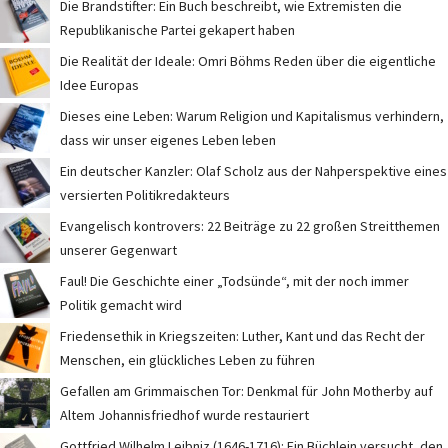
Die Brandstifter: Ein Buch beschreibt, wie Extremisten die
Republikanische Partei gekapert haben
Die Realität der Ideale: Omri Böhms Reden über die eigentliche
Idee Europas
Dieses eine Leben: Warum Religion und Kapitalismus verhindern,
dass wir unser eigenes Leben leben
Ein deutscher Kanzler: Olaf Scholz aus der Nahperspektive eines
versierten Politikredakteurs
Evangelisch kontrovers: 22 Beiträge zu 22 großen Streitthemen
unserer Gegenwart
Faul! Die Geschichte einer „Todsünde“, mit der noch immer
Politik gemacht wird
Friedensethik in Kriegszeiten: Luther, Kant und das Recht der
Menschen, ein glückliches Leben zu führen
Gefallen am Grimmaischen Tor: Denkmal für John Motherby auf
Altem Johannisfriedhof wurde restauriert
Gottfried Wilhelm Leibniz (1646-1716): Ein Büchlein versucht, den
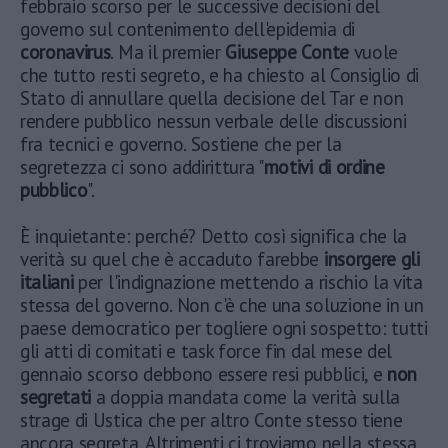
febbraio scorso per le successive decisioni del
governo sul contenimento dell'epidemia di
coronavirus
. Ma il premier
Giuseppe Conte
vuole
che tutto resti segreto, e ha chiesto al Consiglio di
Stato di annullare quella decisione del Tar e non
rendere pubblico nessun verbale delle discussioni
fra tecnici e governo. Sostiene che per la
segretezza ci sono addirittura "
motivi di ordine
pubblico
".
È inquietante: perché? Detto così significa che la
verità su quel che è accaduto farebbe
insorgere gli
italiani
per l'indignazione mettendo a rischio la vita
stessa del governo. Non c'è che una soluzione in un
paese democratico per togliere ogni sospetto: tutti
gli atti di comitati e task force fin dal mese del
gennaio scorso debbono essere resi pubblici, e
non
segretati
a doppia mandata come la verità sulla
strage di Ustica che per altro Conte stesso tiene
ancora segreta. Altrimenti ci troviamo nella stessa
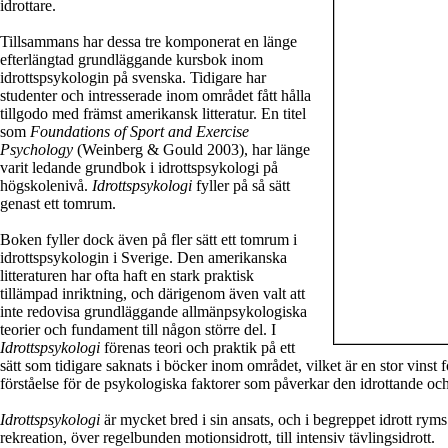
idrottare.
Tillsammans har dessa tre komponerat en länge
efterlängtad grundläggande kursbok inom
idrottspsykologin på svenska. Tidigare har
studenter och intresserade inom området fått hålla
tillgodo med främst amerikansk litteratur. En titel
som
Foundations of Sport and Exercise
Psychology
(Weinberg & Gould 2003), har länge
varit ledande grundbok i idrottspsykologi på
högskolenivå.
Idrottspsykologi
fyller på så sätt
genast ett tomrum.
Boken fyller dock även på fler sätt ett tomrum i
idrottspsykologin i Sverige. Den amerikanska
litteraturen har ofta haft en stark praktisk
tillämpad inriktning, och därigenom även valt att
inte redovisa grundläggande allmänpsykologiska
teorier och fundament till någon större del. I
Idrottspsykologi
förenas teori och praktik på ett
sätt som tidigare saknats i böcker inom området, vilket är en stor vinst 
förståelse för de psykologiska faktorer som påverkar den idrottande o
Idrottspsykologi
är mycket bred i sin ansats, och i begreppet idrott ryms 
rekreation, över regelbunden motionsidrott, till intensiv tävlingsidrott.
+---+
• _Directions_: Give again, word for word, every line from the top of the data through the line with "Politik gemacht wird", both ends included, and exclude the pictures.

• _Response for this exercise_:
Die Brandstifter: Ein Buch beschreibt, wie Extremisten die
Republikanische Partei gekapert haben
Die Realität der Ideale: Omri Böhms Reden über die eigentliche
Idee Europas
Dieses eine Leben: Warum Religion und Kapitalismus verhindern,
dass wir unser eigenes Leben leben
Ein deutscher Kanzler: Olaf Scholz aus der Nahperspektive eines
versierten Politikredakteurs
Evangelisch kontrovers: 22 Beiträge zu 22 großen Streitthemen
unserer Gegenwart
Faul! Die Geschichte einer „Todsünde“, mit der noch immer
Politik gemacht wird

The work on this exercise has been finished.